Friday, July 15, 2016

Mindfulness and the Bodhisattva

In Mahayana Buddhism (practiced in Tibet, China, Vietnam, Japan, Korea, and Indonesia), a bodhisattva is someone who intends to become awake in order to liberate others. While most of us wake up wondering, “What can I do to make myself happy?”, the bodhisattva begins each day wondering what he or she can do to make others happy.

To do so, they don’t sink into self-hood (or ego), which they recognize as a false creation of the mind. It’s a state of “me-ness” that goes against the natural condition of oneness. Trying to hold the self apart and protected causes tension and pain. When threatened, the “me” gets angry. Observing “me’s who present more successful façades causes envy.

I was sure that this “me” obstacle would disqualify me for even baby bodhisattva status. Like many people working on spiritual awareness, I was always bumping into a stubborn ego.
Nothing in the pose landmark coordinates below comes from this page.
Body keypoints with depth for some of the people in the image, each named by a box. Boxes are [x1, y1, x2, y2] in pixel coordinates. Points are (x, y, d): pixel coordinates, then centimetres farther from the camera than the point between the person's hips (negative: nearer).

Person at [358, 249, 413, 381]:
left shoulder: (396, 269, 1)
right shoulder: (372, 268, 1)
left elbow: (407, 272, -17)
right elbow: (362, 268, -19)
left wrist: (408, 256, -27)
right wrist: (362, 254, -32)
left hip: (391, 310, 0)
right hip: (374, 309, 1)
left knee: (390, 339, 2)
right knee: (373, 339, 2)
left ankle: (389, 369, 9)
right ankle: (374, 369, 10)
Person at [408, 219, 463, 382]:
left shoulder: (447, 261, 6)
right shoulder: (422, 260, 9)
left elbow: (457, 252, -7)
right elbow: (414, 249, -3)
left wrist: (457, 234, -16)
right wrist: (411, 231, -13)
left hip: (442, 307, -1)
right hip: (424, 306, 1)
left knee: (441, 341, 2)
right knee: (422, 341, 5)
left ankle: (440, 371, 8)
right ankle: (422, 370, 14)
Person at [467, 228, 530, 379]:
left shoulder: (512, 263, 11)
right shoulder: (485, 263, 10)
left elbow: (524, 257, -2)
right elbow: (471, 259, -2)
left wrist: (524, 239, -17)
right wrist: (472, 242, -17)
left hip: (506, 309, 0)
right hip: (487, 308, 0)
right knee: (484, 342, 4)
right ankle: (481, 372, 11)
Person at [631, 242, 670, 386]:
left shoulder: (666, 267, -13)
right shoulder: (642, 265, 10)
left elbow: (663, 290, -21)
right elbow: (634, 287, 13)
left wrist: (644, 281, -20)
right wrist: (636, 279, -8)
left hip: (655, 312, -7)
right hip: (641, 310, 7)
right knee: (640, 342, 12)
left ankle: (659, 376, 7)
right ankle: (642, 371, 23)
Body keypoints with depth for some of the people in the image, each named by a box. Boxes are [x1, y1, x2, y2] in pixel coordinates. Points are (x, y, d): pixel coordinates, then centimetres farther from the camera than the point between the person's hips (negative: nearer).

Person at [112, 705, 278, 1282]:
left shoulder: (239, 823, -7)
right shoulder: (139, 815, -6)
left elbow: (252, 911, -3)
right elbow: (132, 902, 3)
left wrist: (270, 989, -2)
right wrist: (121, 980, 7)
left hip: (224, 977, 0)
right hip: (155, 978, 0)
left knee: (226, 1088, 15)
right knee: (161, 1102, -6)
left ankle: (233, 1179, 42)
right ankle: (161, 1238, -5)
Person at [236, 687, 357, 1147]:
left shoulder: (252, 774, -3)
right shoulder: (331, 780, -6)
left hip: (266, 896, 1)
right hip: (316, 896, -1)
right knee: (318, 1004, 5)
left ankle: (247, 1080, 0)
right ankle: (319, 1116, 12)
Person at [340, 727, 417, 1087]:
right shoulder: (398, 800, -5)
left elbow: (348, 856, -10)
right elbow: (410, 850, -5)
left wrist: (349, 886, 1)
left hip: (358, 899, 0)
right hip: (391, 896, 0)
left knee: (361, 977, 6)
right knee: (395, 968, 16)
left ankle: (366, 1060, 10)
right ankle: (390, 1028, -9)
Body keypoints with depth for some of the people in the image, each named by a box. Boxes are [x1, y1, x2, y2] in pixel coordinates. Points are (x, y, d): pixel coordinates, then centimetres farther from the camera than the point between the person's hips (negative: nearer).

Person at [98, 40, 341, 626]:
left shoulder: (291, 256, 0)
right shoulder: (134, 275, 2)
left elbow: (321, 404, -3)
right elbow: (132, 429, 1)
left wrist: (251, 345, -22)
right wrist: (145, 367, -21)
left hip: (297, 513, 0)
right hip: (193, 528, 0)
In the midst of wondering, I came across this quote by Thich Nhat Hanh:

“A bodhisattva doesn't have to be perfect. Anyone who is aware of what is happening and who tries to wake up other people is a bodhisattva. We are all bodhisattvas, doing our best.”

That opened new possibilities. I recognized that being mindful of my habitual negative (ego-driven) thoughts ultimately means accepting them instead of trying to bury them. The way to selflessness is not around the troublesome self but through it.

Developing deeper self-esteem satisfies the need for attention of an entity I have come to see as a lonely and generally unhappy three-year-old who built an ego to clothe her naked needs.

Self-acceptance provides a better wardrobe. The warmly dressed and deeply loved child who has assumed ego form can retreat to become the inner child who supports one’s joy, creativity, and faith. With that foundation, it becomes possible to turn one’s attention to the needs of others.

When we clear out space to accept ourselves as we are, we learn to accept others as they are. That kind of acceptance teaches us kindness and generosity.

We can say, “Just like me, this person suffers, feels guilty, has made mistakes, and wants to experience love.” Every time we recognize ourselves in another, we expand our capacity for mindful compassion.

This is surely the path of a bodhisattva.